## TEXT PASSAGE

The gifted student's ability to find, solve, and act on problems requires that a focus on higher level thinking skills is fundamental to an appropriate curriculum for the gifted because it allows students to learn to think and create independently of texts, materials, and other resources (Maker, 1982a, b; VanTassel-Baska, 1988). The processes of critical thinking, problem finding, problem solving, and evaluating are important to curriculum design and are made meaningful by their inclusion in the study of unit topics. In this way, children generate observations, inquiries, investigations, and postulations, paralleling these processes performed by specialists in the field. Thus, while providing a basis for understanding the intellectual process, integrated-thematic units give students opportunities to critically examine creative products and to be actively involved in the creative process themselves. (VanTassel-Baska, 1988).
The Curriculum Model
Selecting an Overarching Theme
The are several steps involved in developing this type of curriculum (See figure
1).
The first step is selecting an overarching theme to focus the year of study. Teachers begin selecting the theme during the summer, looking into the interests and needs of the students who will be in their room. For example, the classroom described in the beginning of this article had a year-long focus on theme of Evidence. This concept was chosen because the children who were going to be in the classroom were very interested in science. Several of the children's passion area was dinosaurs, while others were fascinated by mysteries. At seven and eight years-old, they had not spent time learning many of the skills that scientists and detectives use to uncover evidence. The Evidence theme provided them an opportunity to learn investigation skills while studying a topic of interest. Higher level thinking and problem-solving skills were infused into the study by having the students solve their own mysteries and creating theories to explaining why certain mysteries occurred. As the teachers of this classroom explain, "Evidence pieces together a picture. It may be of an event, an organism, a culture, or an era. Our thematic units this year allows children to investigate and understand the idea of evidence as it relates to dinosaurs, mysteries, and the Mayan culture."

## WORK INSTRUCTION A
Print the lines of the listing word for word, everything from the start of the listing down to the line containing "Reading left to", with both ends included. Leave the pictures out.
The passage on curriculum for gifted students and the listing are separate, unrelated material.

[Stored records]
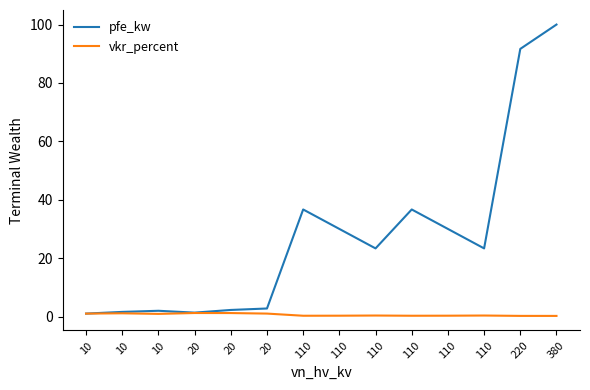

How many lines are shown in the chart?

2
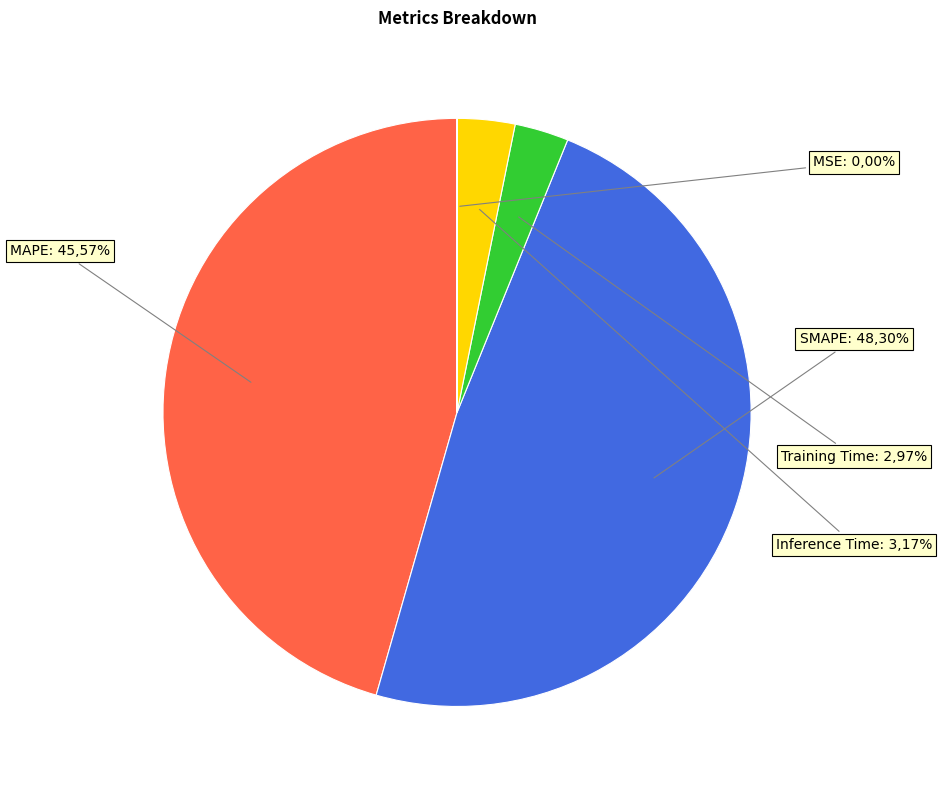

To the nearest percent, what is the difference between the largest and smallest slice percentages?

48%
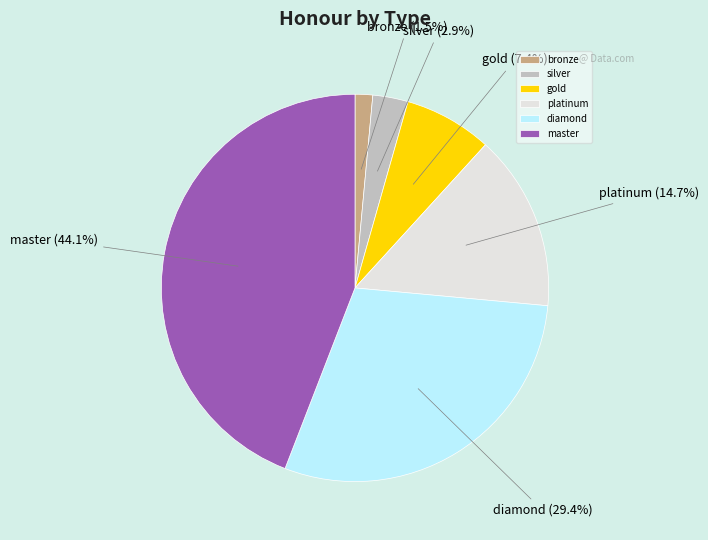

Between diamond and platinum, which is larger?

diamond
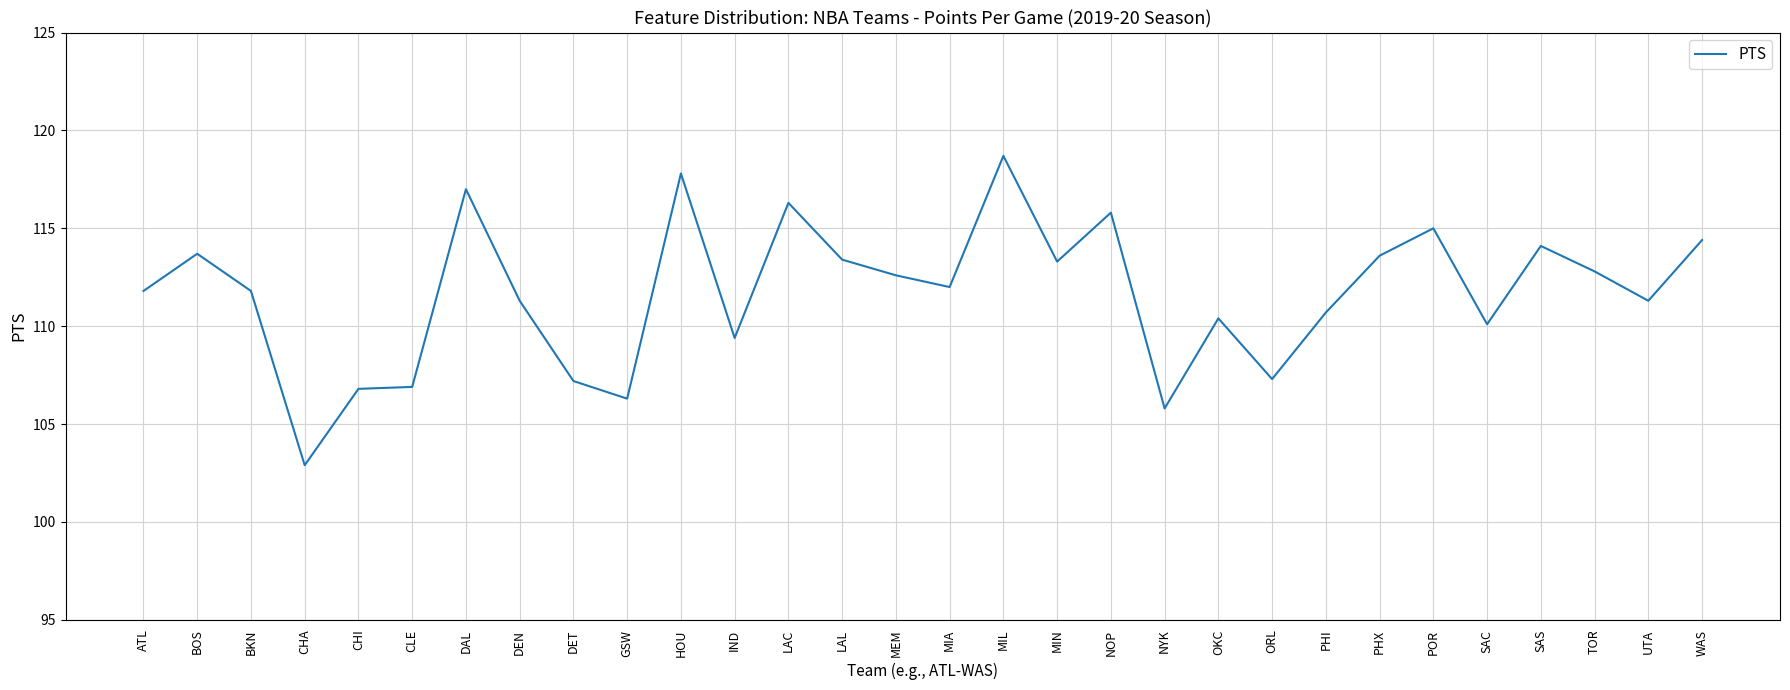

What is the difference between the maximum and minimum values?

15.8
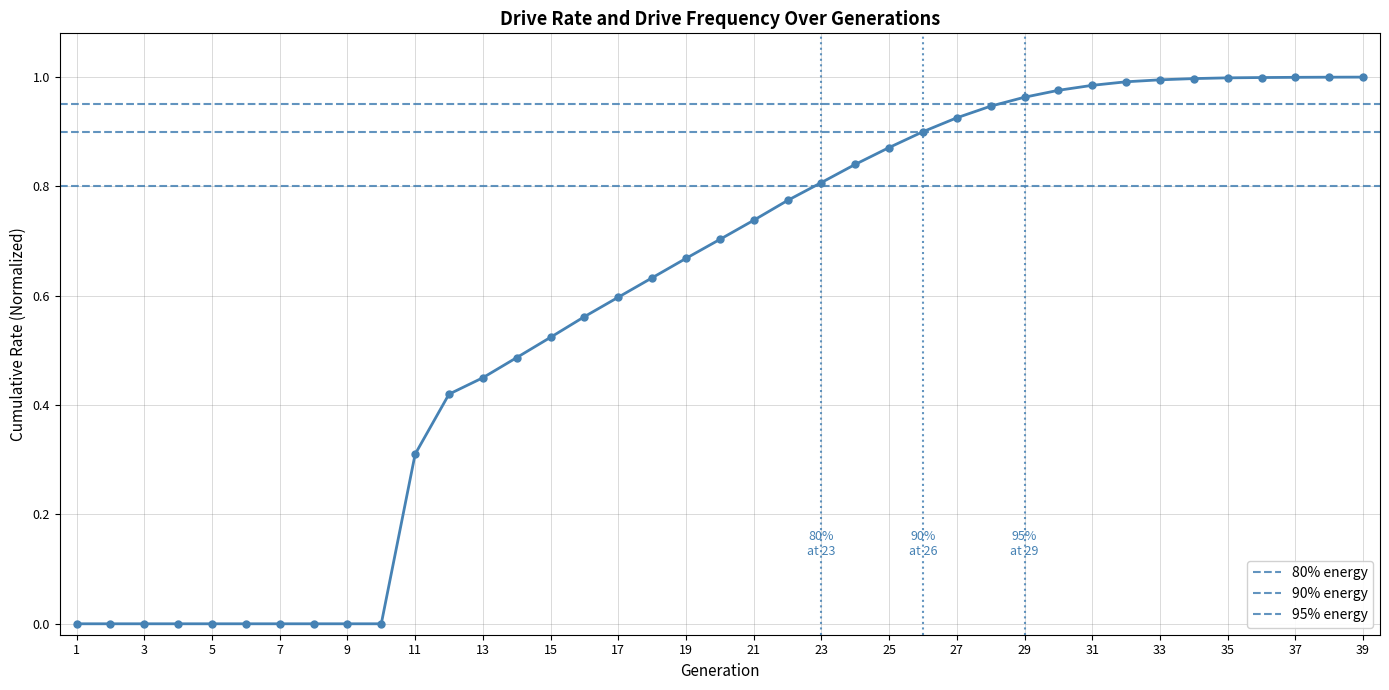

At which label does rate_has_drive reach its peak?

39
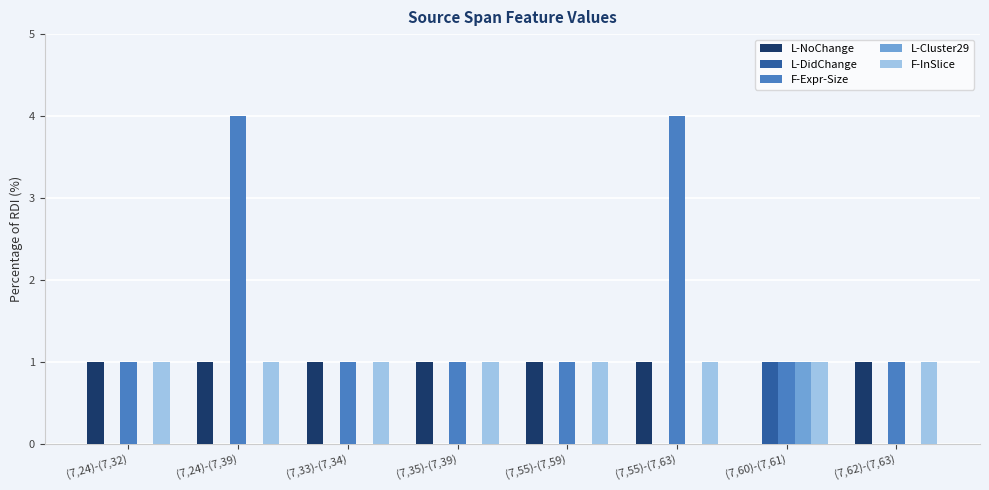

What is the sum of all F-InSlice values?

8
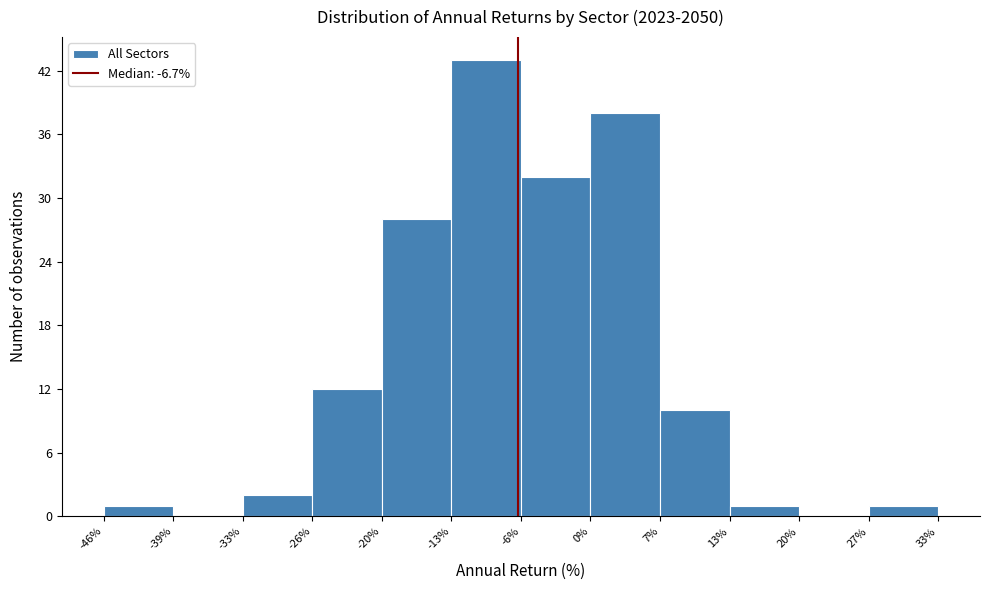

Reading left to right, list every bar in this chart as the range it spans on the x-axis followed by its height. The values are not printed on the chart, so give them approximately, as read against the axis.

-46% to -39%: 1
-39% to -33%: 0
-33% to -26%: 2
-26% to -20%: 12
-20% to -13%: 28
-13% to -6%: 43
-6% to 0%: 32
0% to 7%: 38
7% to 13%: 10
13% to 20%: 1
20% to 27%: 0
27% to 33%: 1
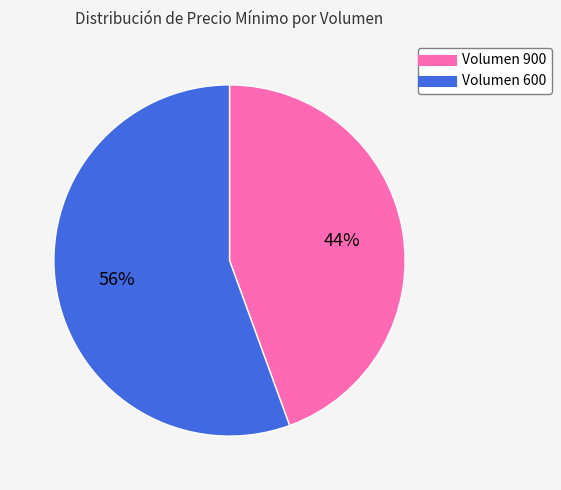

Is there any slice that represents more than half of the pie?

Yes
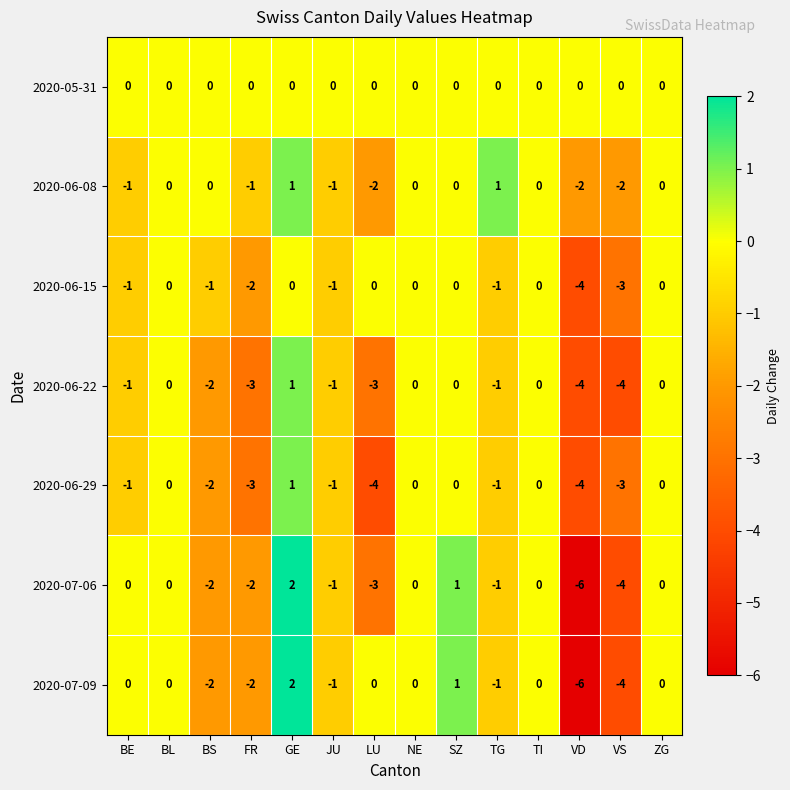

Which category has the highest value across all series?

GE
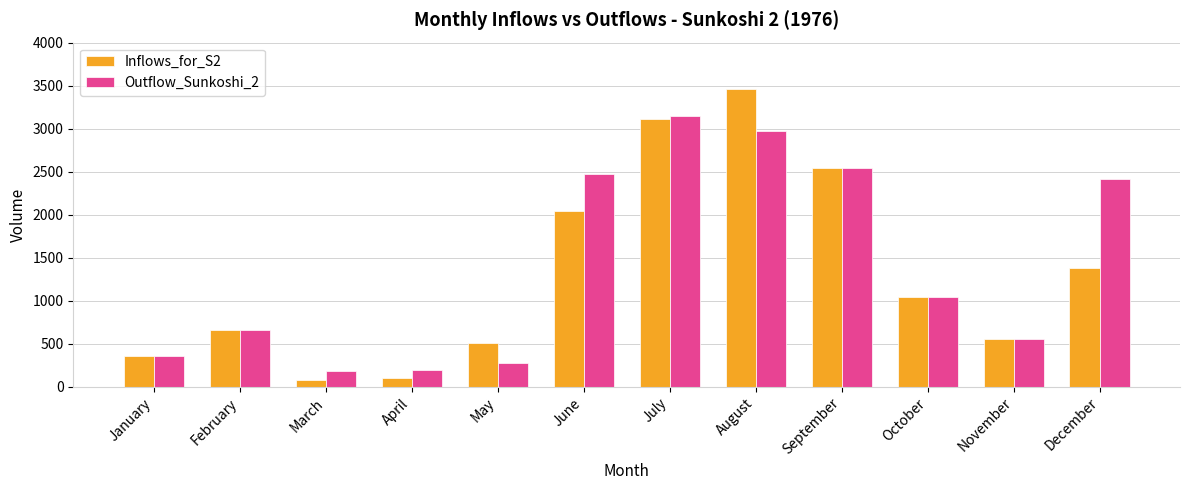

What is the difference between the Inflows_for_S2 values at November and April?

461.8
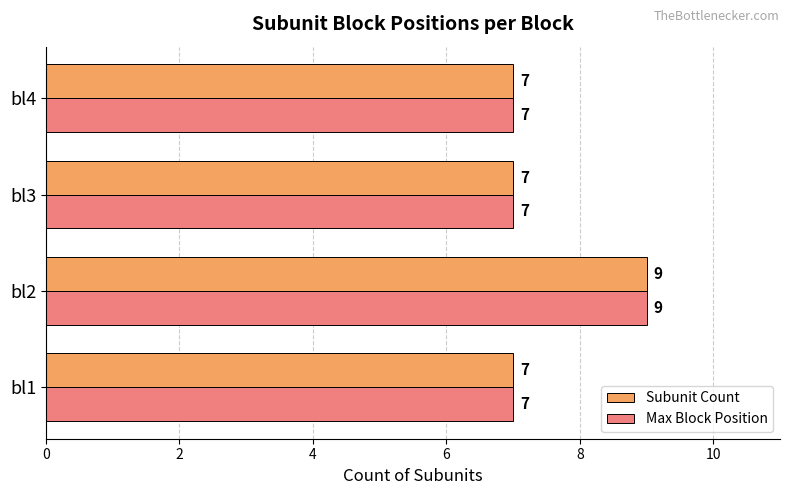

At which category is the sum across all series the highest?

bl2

## WORK INSTRUCTION B
Name every process that the passage on curriculum for gifted students calls important to curriculum design.

## ANSWER SPACE A
How many lines are shown in the chart?

2

To the nearest percent, what is the difference between the largest and smallest slice percentages?

48%

Between diamond and platinum, which is larger?

diamond

What is the difference between the maximum and minimum values?

15.8

At which label does rate_has_drive reach its peak?

39

What is the sum of all F-InSlice values?

8

Reading left to right, list every bar in this chart as the range it spans on the x-axis followed by its height. The values are not printed on the chart, so give them approximately, as read against the axis.

## ANSWER SPACE B
Critical thinking, problem finding, problem solving, and evaluating.